Le grand écart du gouvernement sur les cellules souches

Valérie Pécresse, a affirmé jeudi qu’ »au stade actuel, on (était) obligé de continuer la recherche sur les cellules souches embryonnaires ». Visitant un laboratoire de thérapie cellulaire, la ministre de la recherche a affirmé le besoin d’effectuer ce type de travaux. Pourtant, le gouvernement Fillon est en train de faire passer un texte de loi qui fait tout pour freiner ce type de recherche, dont j’ai déjà écrit au sujet de la recherche sur l’embryon en quoi il constitue une absurdité régressive.

Le projet de loi gouvernemental, destiné à réviser la loi de bioéthique, prévoit ainsi de maintenir un régime d’interdiction pour la recherche sur les cellules souches, assorti d’un régime dérogatoire dans des conditions très contraignantes. Selon la ministre, c’est une position équilibrée. C’est en fait une position hypocrite et néfaste : une interdiction avec dérogation est en fait une manière de caresser dans le sens du poil les lobbies qui s’opposent à ce type de recherche, en tentant de ne pas être totalement déconnecté des chercheurs.  Cette position est contestée par l’Office parlementaire d’évaluation des choix sceitnfiques et techniques (page 195), ou encore le Conseil d’Etat.

Cette position hypocrite est surtout un vrai frein à la recherche. Certes, il est possible dans des conditions très limitées de faire de la recherche. Mais la procédure est très lourde, et contribue à empêcher la plupart des chercheurs de se lancer dans ce type de recherche, même quand cela serait justifié. Les conditions qui sont posées sont drastiques, font référence à l’obtention de progrès thérapeutiques majeurs, ce qui est fortement subjectif. La recherche est un processus fait de hasard, où de grandes avancées sont issues de travaux qui n’avaient pas prévu qu’ils aboutiraient aux applications qui adviennent. A partir de là, limiter la recherche aux travaux qui prévoient d’emblée des « progrès thérapeutiques majeurs », c’est laisser de côté la recherche à fin de connaissance plus fine des processus en jeu dans la reproduction humaine et la biologie de la cellule. La situation actuelle n’interdit pas totalement la recherche, mais elle empêche la recherche la plus fondamentale, ancrée dans le long terme.

Il est temps d’assumer pleinement le besoin pour la science d’effectuer de la recherche sur l’embryon et sur les cellules souches.  Ce n’est pas avec une petite visite de laboratoire que Valérie Pécresse réduira le grand écart entre ses discours et la réalité législative et vécue par les chercheurs.

Exercice: D'après le texte sur les cellules souches, quel régime le projet de loi gouvernemental prévoit-il de maintenir pour la recherche sur les cellules souches ? Appuyez-vous uniquement sur le texte.

Données fournies:
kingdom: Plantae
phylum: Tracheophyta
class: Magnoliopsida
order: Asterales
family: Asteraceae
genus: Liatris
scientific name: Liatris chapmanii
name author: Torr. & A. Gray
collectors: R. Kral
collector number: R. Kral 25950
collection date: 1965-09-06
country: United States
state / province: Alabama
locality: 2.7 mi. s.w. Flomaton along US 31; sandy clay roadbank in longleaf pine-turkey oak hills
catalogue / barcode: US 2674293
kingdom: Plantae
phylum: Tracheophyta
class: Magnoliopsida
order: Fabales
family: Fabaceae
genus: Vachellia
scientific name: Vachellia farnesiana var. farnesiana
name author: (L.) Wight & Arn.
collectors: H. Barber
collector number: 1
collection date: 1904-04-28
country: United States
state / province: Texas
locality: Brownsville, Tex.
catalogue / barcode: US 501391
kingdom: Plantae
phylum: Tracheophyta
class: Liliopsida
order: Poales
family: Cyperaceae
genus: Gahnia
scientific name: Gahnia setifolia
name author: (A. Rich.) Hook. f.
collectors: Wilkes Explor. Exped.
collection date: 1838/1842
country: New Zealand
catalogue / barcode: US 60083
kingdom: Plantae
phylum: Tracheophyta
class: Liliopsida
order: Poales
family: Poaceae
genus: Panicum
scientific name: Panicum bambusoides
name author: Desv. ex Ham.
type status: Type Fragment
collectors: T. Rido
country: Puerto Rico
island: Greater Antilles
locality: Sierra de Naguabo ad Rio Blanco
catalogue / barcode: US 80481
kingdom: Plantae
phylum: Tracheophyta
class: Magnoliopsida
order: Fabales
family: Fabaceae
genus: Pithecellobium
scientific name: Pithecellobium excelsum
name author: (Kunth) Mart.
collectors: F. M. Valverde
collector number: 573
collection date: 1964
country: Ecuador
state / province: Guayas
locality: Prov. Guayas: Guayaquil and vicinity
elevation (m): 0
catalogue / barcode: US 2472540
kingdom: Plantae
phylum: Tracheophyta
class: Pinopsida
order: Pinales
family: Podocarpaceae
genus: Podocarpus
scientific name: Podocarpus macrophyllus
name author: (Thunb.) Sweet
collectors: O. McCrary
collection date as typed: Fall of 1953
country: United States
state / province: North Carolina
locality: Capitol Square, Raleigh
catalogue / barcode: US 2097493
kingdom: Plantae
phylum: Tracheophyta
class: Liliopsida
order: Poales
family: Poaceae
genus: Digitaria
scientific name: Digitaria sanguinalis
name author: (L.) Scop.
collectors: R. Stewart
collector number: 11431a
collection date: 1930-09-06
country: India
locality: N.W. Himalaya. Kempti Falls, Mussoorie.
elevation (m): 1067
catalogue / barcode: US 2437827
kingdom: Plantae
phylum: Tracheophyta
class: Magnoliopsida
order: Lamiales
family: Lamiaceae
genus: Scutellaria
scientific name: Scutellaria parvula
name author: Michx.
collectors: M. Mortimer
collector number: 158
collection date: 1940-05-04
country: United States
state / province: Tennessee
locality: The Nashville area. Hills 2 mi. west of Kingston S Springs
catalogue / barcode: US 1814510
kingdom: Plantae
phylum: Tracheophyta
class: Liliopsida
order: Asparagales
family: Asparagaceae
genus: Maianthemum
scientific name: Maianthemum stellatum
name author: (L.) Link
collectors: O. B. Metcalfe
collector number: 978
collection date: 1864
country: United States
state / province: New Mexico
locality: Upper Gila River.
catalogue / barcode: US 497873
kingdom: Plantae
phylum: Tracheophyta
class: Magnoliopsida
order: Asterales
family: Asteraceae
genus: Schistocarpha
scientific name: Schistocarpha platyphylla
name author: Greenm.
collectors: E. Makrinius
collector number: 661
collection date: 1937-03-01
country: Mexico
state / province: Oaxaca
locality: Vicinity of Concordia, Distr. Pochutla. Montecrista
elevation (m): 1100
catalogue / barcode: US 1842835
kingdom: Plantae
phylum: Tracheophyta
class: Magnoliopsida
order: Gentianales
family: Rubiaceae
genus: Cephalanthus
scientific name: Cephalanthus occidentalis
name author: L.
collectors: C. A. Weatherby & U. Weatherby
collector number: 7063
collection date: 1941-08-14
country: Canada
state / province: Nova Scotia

Réponse: Un régime d'interdiction, assorti d'un régime dérogatoire dans des conditions très contraignantes.